[Task objective] Reproduce every line of the data below verbatim, leaving out the pictures.

[Plotted data charts]
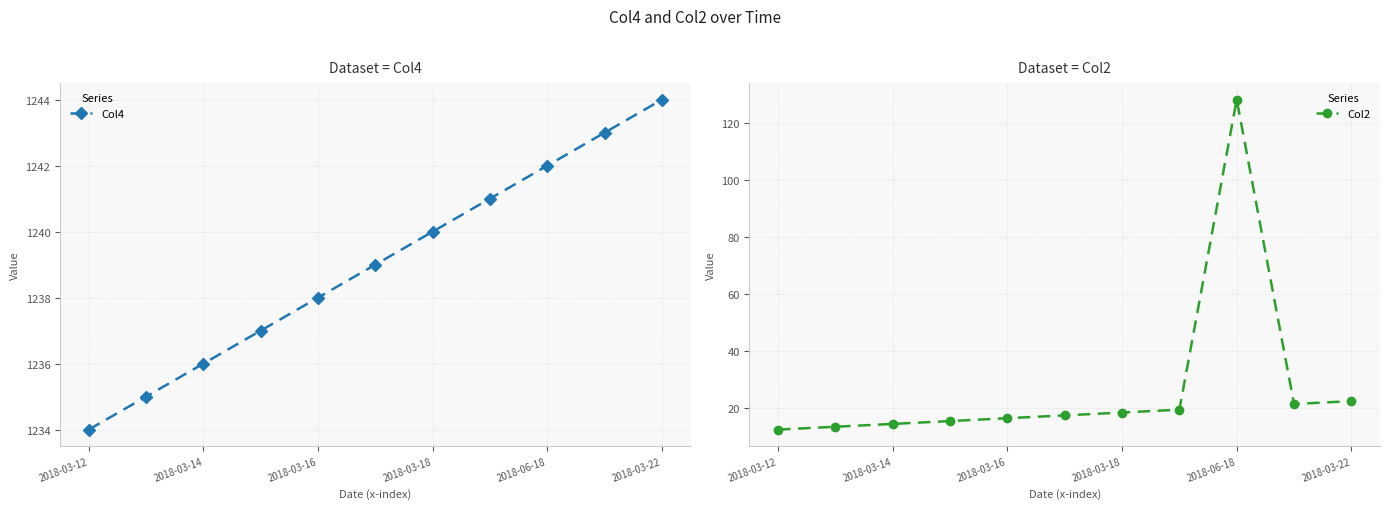

The Col4 series shows 2007 at 2018-03-16. True or false?

False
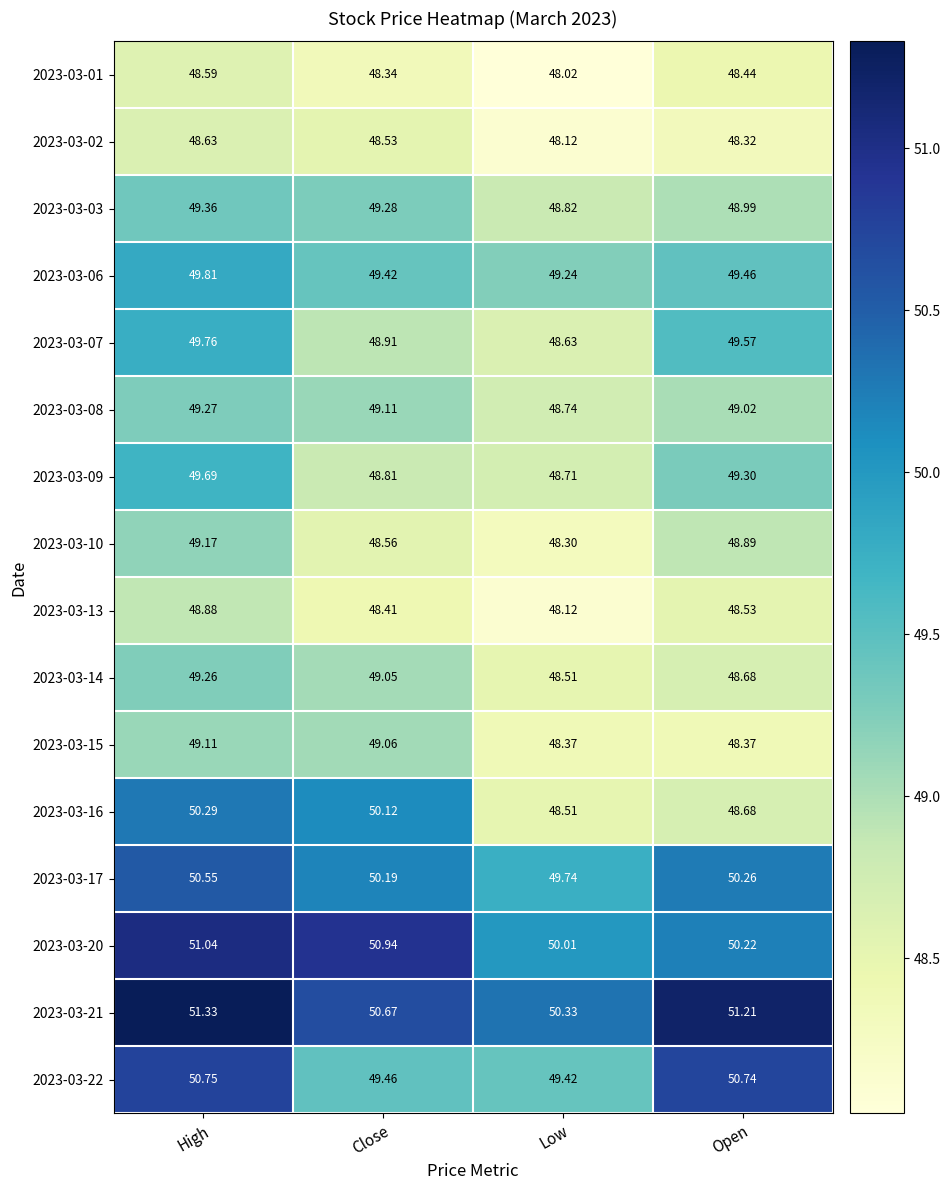

List the labels in order of 2023-03-13 value, largest first.

High, Open, Close, Low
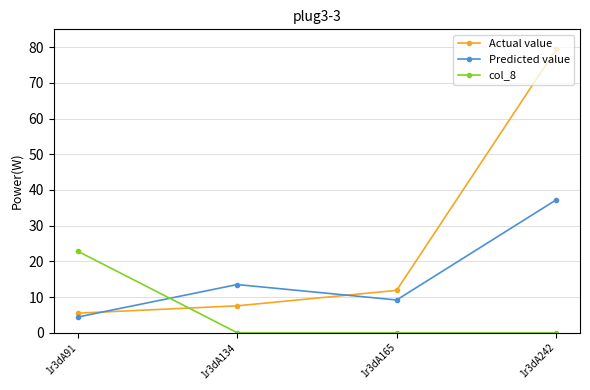

Reading right to left, list all the values displayed in this chart.

Actual value: 1r3dA242=79.4	1r3dA165=11.9	1r3dA134=7.5	1r3dA91=5.5
Predicted value: 1r3dA242=37.2	1r3dA165=9.2	1r3dA134=13.5	1r3dA91=4.4
col_8: 1r3dA242=0.0	1r3dA165=0.0	1r3dA134=0.0	1r3dA91=22.8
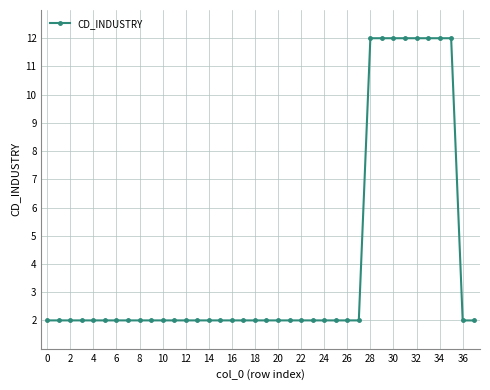

What is the value of the 7th point from the left?

2.0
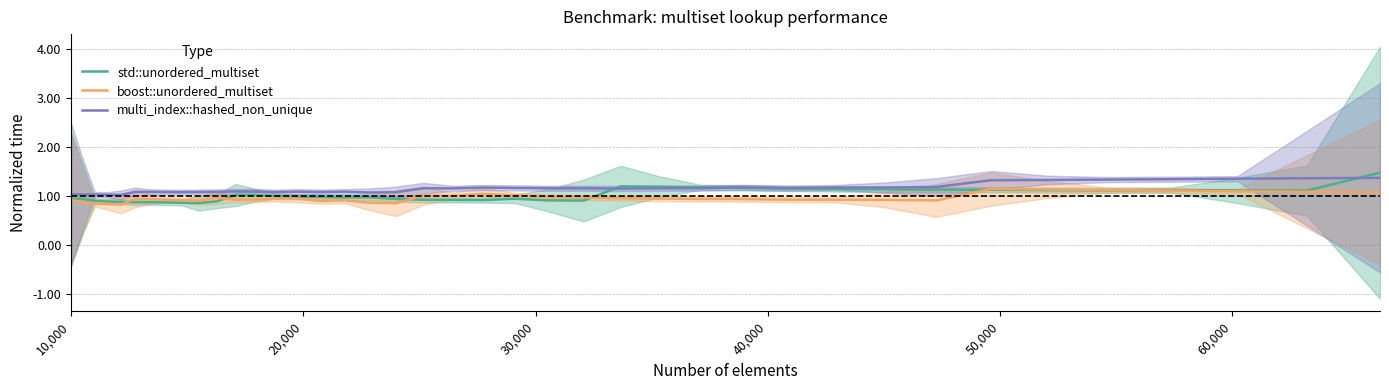

What is the minimum value for boost::unordered_multiset?

0.8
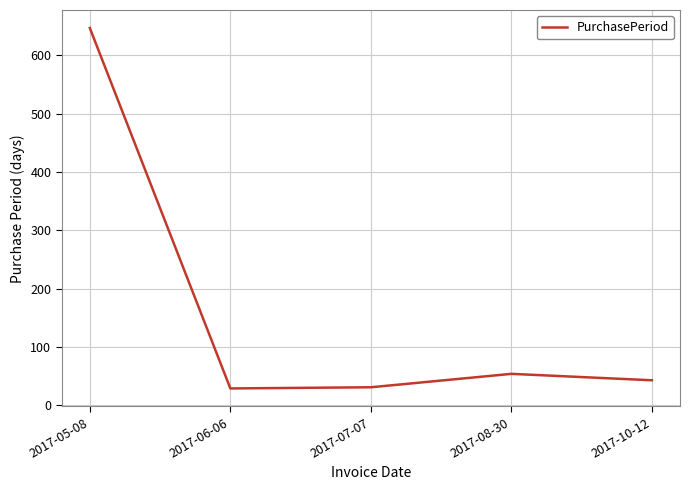

What is the maximum value shown in the chart?

647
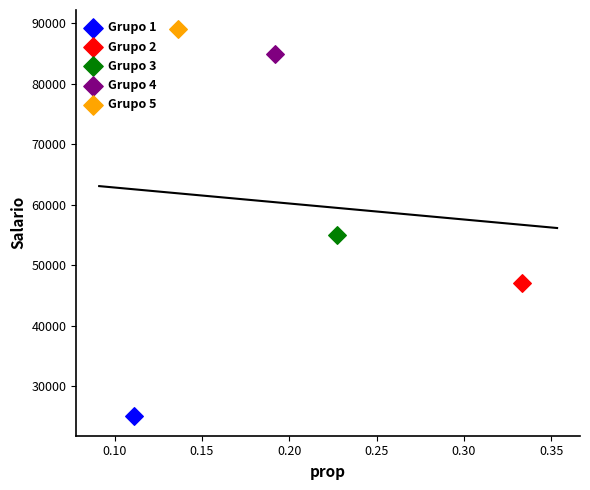

Which series contains the highest Y value?

Grupo 5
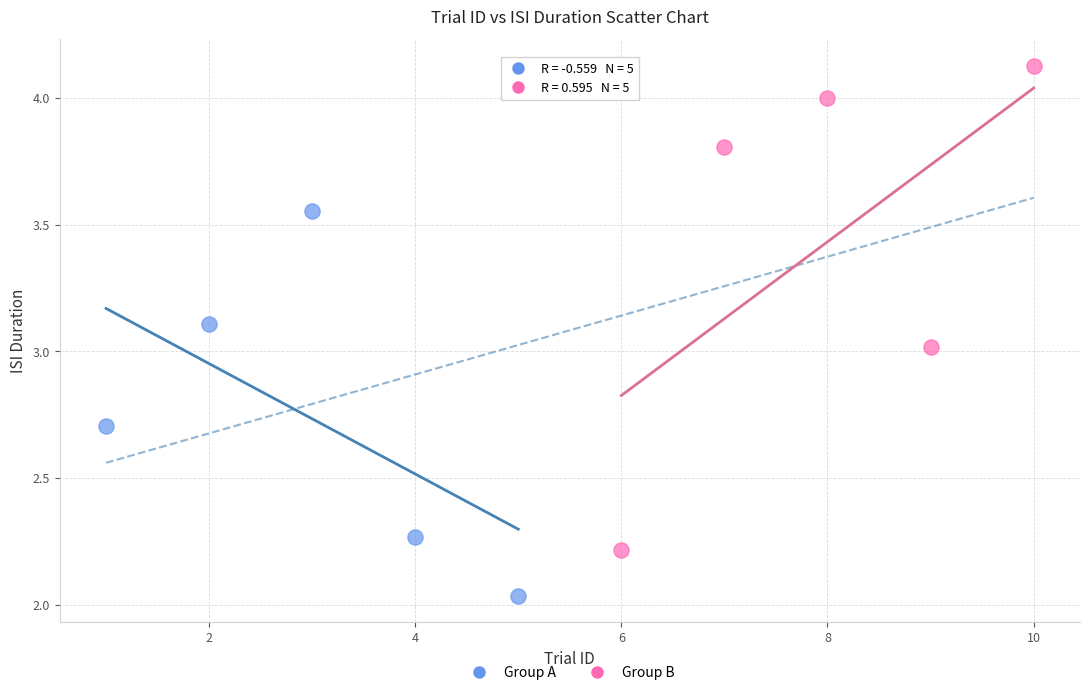

Which series has the largest Y range (max minus min)?

Group B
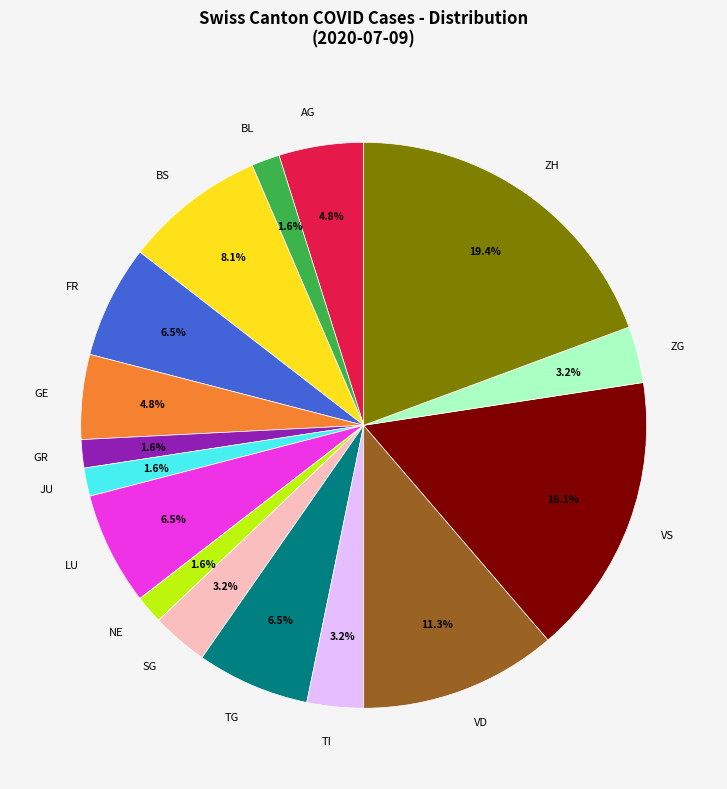

To the nearest percent, what percentage of the pie is VS?

16%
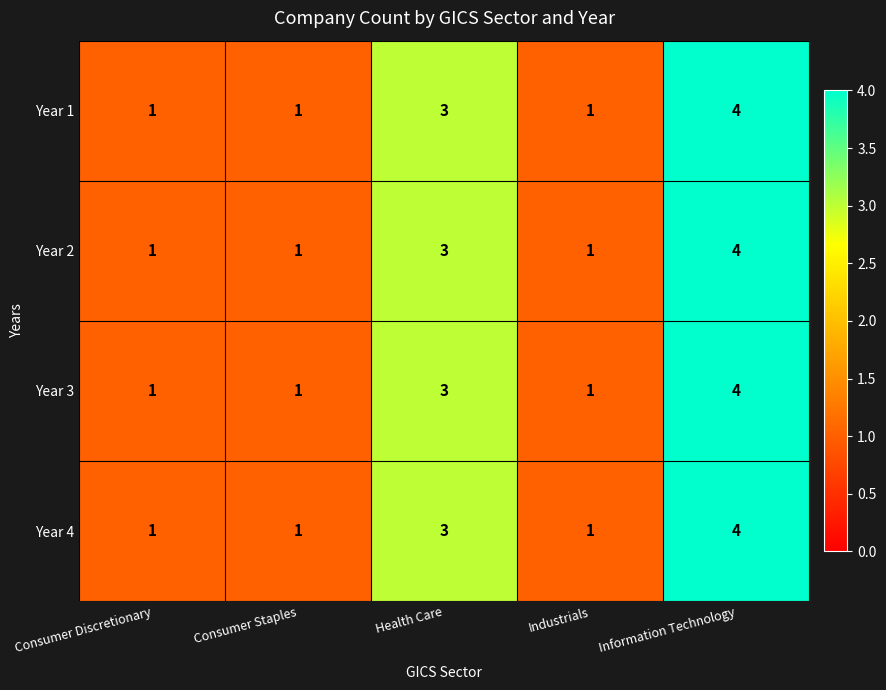

The value of Year 1 at Health Care is 3. True or false?

True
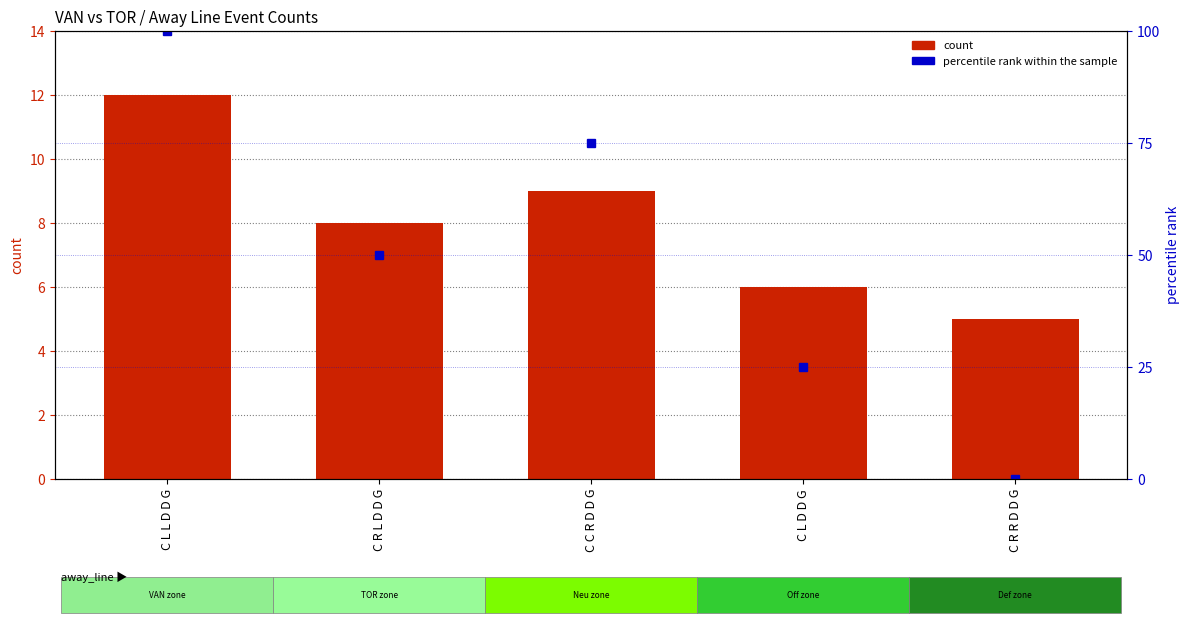

Count the percentile rank within the sample values in the range 25 to 75.

3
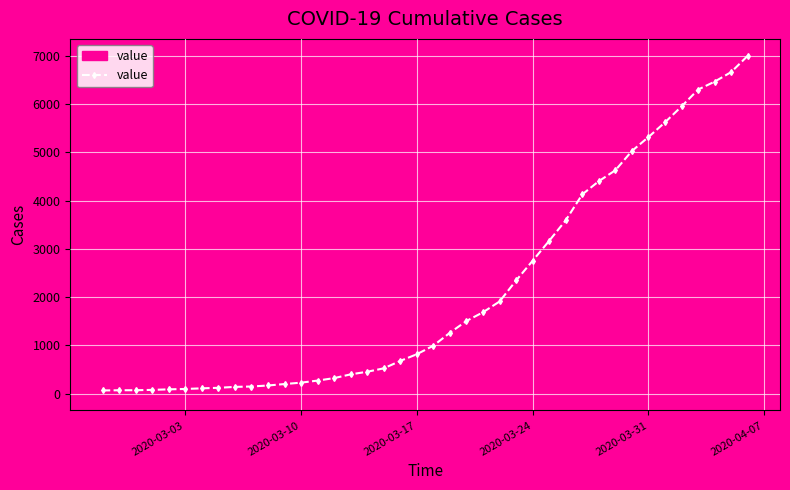

What is the sum of all values?

85761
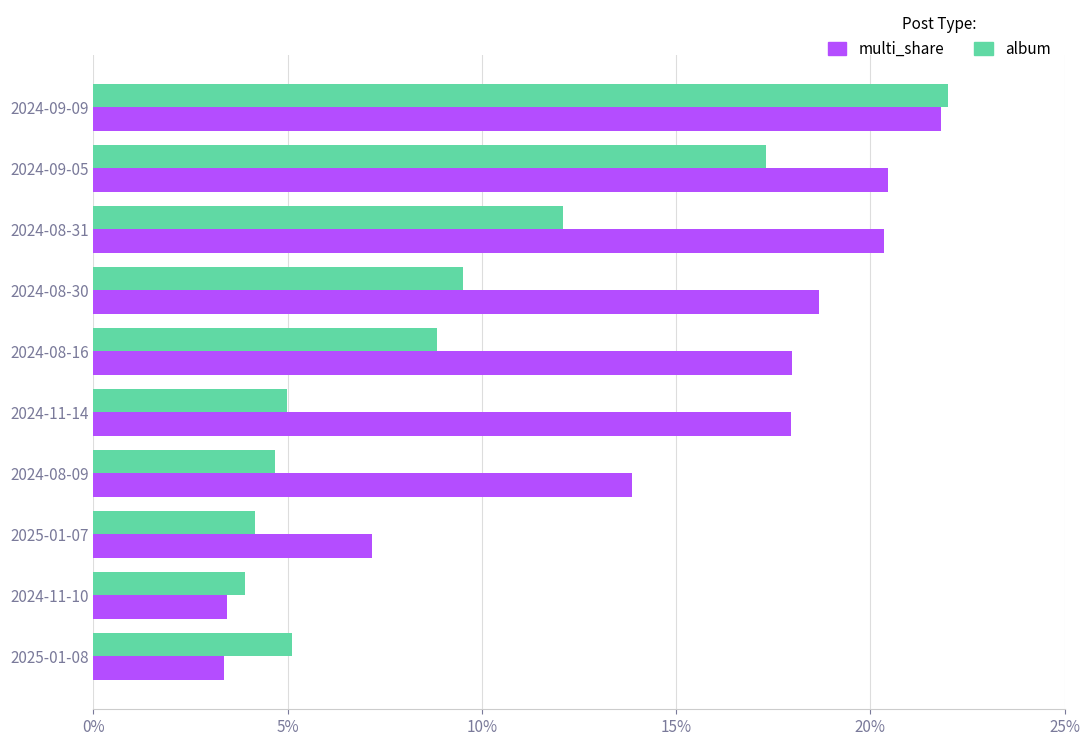

List the series in order of their overall mean, highest first.

multi_share, album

[Answer area]
The Col4 series shows 2007 at 2018-03-16. True or false?

False

List the labels in order of 2023-03-13 value, largest first.

High, Open, Close, Low

Reading right to left, list all the values displayed in this chart.

Actual value: 1r3dA242=79.4	1r3dA165=11.9	1r3dA134=7.5	1r3dA91=5.5
Predicted value: 1r3dA242=37.2	1r3dA165=9.2	1r3dA134=13.5	1r3dA91=4.4
col_8: 1r3dA242=0.0	1r3dA165=0.0	1r3dA134=0.0	1r3dA91=22.8

What is the value of the 7th point from the left?

2.0

What is the minimum value for boost::unordered_multiset?

0.8

What is the maximum value shown in the chart?

647

Which series contains the highest Y value?

Grupo 5

Which series has the largest Y range (max minus min)?

Group B

To the nearest percent, what percentage of the pie is VS?

16%

The value of Year 1 at Health Care is 3. True or false?

True

Count the percentile rank within the sample values in the range 25 to 75.

3

What is the sum of all values?

85761

List the series in order of their overall mean, highest first.

multi_share, album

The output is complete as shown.